* [Collection entries]:
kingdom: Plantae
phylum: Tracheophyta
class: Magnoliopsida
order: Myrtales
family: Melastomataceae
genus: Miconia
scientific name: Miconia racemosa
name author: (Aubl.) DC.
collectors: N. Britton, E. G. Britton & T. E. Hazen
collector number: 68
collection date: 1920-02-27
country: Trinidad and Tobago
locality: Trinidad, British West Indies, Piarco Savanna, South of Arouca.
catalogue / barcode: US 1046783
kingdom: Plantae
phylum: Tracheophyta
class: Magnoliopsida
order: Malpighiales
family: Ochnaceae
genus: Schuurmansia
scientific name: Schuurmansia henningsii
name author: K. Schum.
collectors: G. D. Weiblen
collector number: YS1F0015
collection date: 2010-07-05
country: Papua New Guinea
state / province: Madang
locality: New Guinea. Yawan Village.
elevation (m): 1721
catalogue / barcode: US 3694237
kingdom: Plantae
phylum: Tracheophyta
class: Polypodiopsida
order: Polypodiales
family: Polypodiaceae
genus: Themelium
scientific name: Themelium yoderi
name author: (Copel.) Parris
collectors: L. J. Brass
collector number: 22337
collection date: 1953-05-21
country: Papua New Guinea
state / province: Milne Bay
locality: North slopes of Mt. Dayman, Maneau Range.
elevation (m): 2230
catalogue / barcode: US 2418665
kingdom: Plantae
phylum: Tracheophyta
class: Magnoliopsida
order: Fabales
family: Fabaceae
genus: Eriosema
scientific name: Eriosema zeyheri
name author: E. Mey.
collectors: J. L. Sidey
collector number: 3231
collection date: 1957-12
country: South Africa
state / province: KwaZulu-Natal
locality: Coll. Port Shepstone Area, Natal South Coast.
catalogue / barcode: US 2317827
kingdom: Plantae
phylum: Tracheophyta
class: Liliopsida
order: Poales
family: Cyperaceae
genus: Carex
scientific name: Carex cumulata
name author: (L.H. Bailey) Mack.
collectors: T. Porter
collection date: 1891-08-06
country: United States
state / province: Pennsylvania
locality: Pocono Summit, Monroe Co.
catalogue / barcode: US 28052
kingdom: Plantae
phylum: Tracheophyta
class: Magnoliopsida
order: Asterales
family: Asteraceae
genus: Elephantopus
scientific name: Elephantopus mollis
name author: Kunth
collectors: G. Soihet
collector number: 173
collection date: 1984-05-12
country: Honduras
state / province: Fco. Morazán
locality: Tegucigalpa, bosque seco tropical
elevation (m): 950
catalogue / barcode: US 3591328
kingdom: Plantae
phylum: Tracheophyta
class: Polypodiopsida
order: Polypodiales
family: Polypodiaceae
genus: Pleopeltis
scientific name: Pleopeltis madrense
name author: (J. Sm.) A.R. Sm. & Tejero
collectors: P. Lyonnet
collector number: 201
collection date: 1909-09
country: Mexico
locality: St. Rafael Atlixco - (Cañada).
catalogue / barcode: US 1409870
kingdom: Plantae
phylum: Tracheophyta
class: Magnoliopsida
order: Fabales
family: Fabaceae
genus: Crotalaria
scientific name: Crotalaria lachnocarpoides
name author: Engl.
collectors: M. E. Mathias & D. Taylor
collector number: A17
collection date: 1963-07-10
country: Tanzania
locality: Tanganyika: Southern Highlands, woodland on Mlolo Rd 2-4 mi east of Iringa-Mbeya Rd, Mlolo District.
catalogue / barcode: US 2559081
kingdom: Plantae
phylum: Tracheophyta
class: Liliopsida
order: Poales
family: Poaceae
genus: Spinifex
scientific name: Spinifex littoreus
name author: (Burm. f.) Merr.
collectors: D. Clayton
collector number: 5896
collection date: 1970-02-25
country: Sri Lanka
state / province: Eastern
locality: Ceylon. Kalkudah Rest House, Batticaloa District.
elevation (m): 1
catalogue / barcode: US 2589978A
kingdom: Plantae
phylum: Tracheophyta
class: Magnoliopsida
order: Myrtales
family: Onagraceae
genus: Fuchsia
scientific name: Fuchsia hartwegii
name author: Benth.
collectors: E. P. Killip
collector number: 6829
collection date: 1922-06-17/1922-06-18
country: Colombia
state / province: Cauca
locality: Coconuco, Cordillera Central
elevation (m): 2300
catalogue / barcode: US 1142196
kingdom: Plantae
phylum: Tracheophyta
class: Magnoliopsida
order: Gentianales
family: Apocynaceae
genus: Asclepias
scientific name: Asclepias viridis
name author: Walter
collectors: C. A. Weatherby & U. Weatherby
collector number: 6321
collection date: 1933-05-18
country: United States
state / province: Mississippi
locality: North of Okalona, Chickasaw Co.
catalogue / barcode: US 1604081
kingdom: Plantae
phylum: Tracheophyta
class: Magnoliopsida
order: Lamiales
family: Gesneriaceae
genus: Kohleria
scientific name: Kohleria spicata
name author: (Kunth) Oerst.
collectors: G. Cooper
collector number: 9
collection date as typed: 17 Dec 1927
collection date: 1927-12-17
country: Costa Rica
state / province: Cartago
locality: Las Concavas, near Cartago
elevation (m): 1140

* [Task brief]: Copy these records line for line, with no changes.

* [Solution for this problem]:
kingdom: Plantae
phylum: Tracheophyta
class: Magnoliopsida
order: Myrtales
family: Melastomataceae
genus: Miconia
scientific name: Miconia racemosa
name author: (Aubl.) DC.
collectors: N. Britton, E. G. Britton & T. E. Hazen
collector number: 68
collection date: 1920-02-27
country: Trinidad and Tobago
locality: Trinidad, British West Indies, Piarco Savanna, South of Arouca.
catalogue / barcode: US 1046783
kingdom: Plantae
phylum: Tracheophyta
class: Magnoliopsida
order: Malpighiales
family: Ochnaceae
genus: Schuurmansia
scientific name: Schuurmansia henningsii
name author: K. Schum.
collectors: G. D. Weiblen
collector number: YS1F0015
collection date: 2010-07-05
country: Papua New Guinea
state / province: Madang
locality: New Guinea. Yawan Village.
elevation (m): 1721
catalogue / barcode: US 3694237
kingdom: Plantae
phylum: Tracheophyta
class: Polypodiopsida
order: Polypodiales
family: Polypodiaceae
genus: Themelium
scientific name: Themelium yoderi
name author: (Copel.) Parris
collectors: L. J. Brass
collector number: 22337
collection date: 1953-05-21
country: Papua New Guinea
state / province: Milne Bay
locality: North slopes of Mt. Dayman, Maneau Range.
elevation (m): 2230
catalogue / barcode: US 2418665
kingdom: Plantae
phylum: Tracheophyta
class: Magnoliopsida
order: Fabales
family: Fabaceae
genus: Eriosema
scientific name: Eriosema zeyheri
name author: E. Mey.
collectors: J. L. Sidey
collector number: 3231
collection date: 1957-12
country: South Africa
state / province: KwaZulu-Natal
locality: Coll. Port Shepstone Area, Natal South Coast.
catalogue / barcode: US 2317827
kingdom: Plantae
phylum: Tracheophyta
class: Liliopsida
order: Poales
family: Cyperaceae
genus: Carex
scientific name: Carex cumulata
name author: (L.H. Bailey) Mack.
collectors: T. Porter
collection date: 1891-08-06
country: United States
state / province: Pennsylvania
locality: Pocono Summit, Monroe Co.
catalogue / barcode: US 28052
kingdom: Plantae
phylum: Tracheophyta
class: Magnoliopsida
order: Asterales
family: Asteraceae
genus: Elephantopus
scientific name: Elephantopus mollis
name author: Kunth
collectors: G. Soihet
collector number: 173
collection date: 1984-05-12
country: Honduras
state / province: Fco. Morazán
locality: Tegucigalpa, bosque seco tropical
elevation (m): 950
catalogue / barcode: US 3591328
kingdom: Plantae
phylum: Tracheophyta
class: Polypodiopsida
order: Polypodiales
family: Polypodiaceae
genus: Pleopeltis
scientific name: Pleopeltis madrense
name author: (J. Sm.) A.R. Sm. & Tejero
collectors: P. Lyonnet
collector number: 201
collection date: 1909-09
country: Mexico
locality: St. Rafael Atlixco - (Cañada).
catalogue / barcode: US 1409870
kingdom: Plantae
phylum: Tracheophyta
class: Magnoliopsida
order: Fabales
family: Fabaceae
genus: Crotalaria
scientific name: Crotalaria lachnocarpoides
name author: Engl.
collectors: M. E. Mathias & D. Taylor
collector number: A17
collection date: 1963-07-10
country: Tanzania
locality: Tanganyika: Southern Highlands, woodland on Mlolo Rd 2-4 mi east of Iringa-Mbeya Rd, Mlolo District.
catalogue / barcode: US 2559081
kingdom: Plantae
phylum: Tracheophyta
class: Liliopsida
order: Poales
family: Poaceae
genus: Spinifex
scientific name: Spinifex littoreus
name author: (Burm. f.) Merr.
collectors: D. Clayton
collector number: 5896
collection date: 1970-02-25
country: Sri Lanka
state / province: Eastern
locality: Ceylon. Kalkudah Rest House, Batticaloa District.
elevation (m): 1
catalogue / barcode: US 2589978A
kingdom: Plantae
phylum: Tracheophyta
class: Magnoliopsida
order: Myrtales
family: Onagraceae
genus: Fuchsia
scientific name: Fuchsia hartwegii
name author: Benth.
collectors: E. P. Killip
collector number: 6829
collection date: 1922-06-17/1922-06-18
country: Colombia
state / province: Cauca
locality: Coconuco, Cordillera Central
elevation (m): 2300
catalogue / barcode: US 1142196
kingdom: Plantae
phylum: Tracheophyta
class: Magnoliopsida
order: Gentianales
family: Apocynaceae
genus: Asclepias
scientific name: Asclepias viridis
name author: Walter
collectors: C. A. Weatherby & U. Weatherby
collector number: 6321
collection date: 1933-05-18
country: United States
state / province: Mississippi
locality: North of Okalona, Chickasaw Co.
catalogue / barcode: US 1604081
kingdom: Plantae
phylum: Tracheophyta
class: Magnoliopsida
order: Lamiales
family: Gesneriaceae
genus: Kohleria
scientific name: Kohleria spicata
name author: (Kunth) Oerst.
collectors: G. Cooper
collector number: 9
collection date as typed: 17 Dec 1927
collection date: 1927-12-17
country: Costa Rica
state / province: Cartago
locality: Las Concavas, near Cartago
elevation (m): 1140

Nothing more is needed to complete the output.